As part of the widening, the Maine Turnpike Authority will install a guard rail to protect the cemetery.

The authority also will replace bent and broken railings and repair the granite posts bordering the cemetery. The headstones will be sealed to protect them from pollution and road salt.

In the winter, a chain link fence will be added to prevent snow from plows from covering the cemetery.

The part of the widening that will bring turnpike near the cemetery covers 2.3 miles between Wells and Kennebunk, Paradee said.

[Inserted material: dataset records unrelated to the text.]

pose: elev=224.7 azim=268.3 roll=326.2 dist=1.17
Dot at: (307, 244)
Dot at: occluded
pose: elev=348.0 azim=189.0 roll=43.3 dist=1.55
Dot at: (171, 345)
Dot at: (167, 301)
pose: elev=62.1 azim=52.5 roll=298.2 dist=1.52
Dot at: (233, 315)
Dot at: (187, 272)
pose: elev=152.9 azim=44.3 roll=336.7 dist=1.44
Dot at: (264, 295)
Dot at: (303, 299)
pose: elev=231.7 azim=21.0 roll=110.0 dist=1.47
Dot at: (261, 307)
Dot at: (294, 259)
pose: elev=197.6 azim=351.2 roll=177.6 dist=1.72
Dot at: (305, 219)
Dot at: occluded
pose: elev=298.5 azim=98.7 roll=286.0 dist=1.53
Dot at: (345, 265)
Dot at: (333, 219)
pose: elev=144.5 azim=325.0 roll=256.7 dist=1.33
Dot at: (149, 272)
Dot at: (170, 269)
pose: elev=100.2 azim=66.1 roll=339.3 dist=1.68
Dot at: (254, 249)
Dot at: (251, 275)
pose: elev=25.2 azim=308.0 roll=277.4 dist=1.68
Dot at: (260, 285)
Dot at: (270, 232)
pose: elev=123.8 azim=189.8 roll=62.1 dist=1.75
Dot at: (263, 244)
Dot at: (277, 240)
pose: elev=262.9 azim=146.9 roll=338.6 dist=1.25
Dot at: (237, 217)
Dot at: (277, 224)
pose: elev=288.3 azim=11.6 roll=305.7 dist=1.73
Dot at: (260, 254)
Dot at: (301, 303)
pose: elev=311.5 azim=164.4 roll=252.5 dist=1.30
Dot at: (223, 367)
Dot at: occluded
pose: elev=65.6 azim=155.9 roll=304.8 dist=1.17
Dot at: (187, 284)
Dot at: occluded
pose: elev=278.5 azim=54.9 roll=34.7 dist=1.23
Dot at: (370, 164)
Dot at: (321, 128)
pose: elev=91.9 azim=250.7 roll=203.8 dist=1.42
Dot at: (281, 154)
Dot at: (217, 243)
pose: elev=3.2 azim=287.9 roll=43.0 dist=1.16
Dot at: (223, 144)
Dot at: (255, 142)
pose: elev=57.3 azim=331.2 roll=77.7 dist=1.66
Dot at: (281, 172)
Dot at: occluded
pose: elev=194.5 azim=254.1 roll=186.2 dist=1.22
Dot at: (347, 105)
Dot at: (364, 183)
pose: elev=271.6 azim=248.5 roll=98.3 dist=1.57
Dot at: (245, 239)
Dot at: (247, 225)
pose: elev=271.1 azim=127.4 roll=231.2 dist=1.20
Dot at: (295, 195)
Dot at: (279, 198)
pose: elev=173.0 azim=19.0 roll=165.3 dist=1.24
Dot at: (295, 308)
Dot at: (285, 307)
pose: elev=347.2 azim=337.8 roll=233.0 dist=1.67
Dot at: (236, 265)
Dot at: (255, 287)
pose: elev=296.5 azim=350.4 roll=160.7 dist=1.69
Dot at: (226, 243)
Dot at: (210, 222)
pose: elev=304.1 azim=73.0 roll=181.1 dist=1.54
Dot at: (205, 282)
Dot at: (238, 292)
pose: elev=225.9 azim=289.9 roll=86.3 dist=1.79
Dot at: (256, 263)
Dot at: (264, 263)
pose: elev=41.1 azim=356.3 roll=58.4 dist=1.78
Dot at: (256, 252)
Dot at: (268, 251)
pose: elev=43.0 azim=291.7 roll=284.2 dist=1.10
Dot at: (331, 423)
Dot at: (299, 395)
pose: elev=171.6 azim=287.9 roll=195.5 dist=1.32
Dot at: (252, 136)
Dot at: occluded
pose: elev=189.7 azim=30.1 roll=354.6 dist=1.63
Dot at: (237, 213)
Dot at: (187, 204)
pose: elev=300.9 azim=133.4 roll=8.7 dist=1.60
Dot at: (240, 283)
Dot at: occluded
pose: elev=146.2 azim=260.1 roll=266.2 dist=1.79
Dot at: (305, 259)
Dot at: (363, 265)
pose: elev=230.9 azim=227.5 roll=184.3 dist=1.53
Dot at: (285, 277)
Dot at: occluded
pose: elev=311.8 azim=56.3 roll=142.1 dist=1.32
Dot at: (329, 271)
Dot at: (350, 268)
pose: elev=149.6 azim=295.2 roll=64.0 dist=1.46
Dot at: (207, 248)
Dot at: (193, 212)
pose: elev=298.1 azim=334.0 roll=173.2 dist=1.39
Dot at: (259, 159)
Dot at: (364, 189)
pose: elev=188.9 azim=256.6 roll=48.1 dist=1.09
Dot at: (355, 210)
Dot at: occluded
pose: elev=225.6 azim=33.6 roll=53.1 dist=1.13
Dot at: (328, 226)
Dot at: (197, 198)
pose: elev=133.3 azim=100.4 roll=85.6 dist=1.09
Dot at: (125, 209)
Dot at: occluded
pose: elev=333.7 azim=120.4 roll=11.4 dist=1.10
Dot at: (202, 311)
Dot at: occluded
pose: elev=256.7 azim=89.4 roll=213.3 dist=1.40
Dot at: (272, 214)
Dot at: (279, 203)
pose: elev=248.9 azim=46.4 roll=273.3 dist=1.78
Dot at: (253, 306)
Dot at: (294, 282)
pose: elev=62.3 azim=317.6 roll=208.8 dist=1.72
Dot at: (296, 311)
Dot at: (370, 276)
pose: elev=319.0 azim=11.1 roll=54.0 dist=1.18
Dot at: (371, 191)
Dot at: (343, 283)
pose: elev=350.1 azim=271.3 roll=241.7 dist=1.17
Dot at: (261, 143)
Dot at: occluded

Contractors also plan to complete another 1.7-mile stretch of widening between Saco and Biddeford, and to finish the last two of 18 bridge projects needed to support the expanded lanes, he said.

That’ll leave only a widening of another 6 miles, mostly in Arundel, to complete the project in the summer of 2004.

In Kennebunk, the goal is to improve the appearance of the Mitchell-Hatch cemetery but not to make it so pretty that shutterbugs stop for a picture, something that would create a safety hazard, Paradee said.

Residents of Kennebunk seem to be satisfied by efforts to avoid desecrating the cemetery, said Town Manager Barry Tibbetts.

Like others, Tibbetts recalls the oddity of seeing the cemetery on his trips to Maine each summer when he was a boy.

“It’s a highly visible landmark coming into Maine,” said Tibbetts, who added, “It’s going to become much more visible.”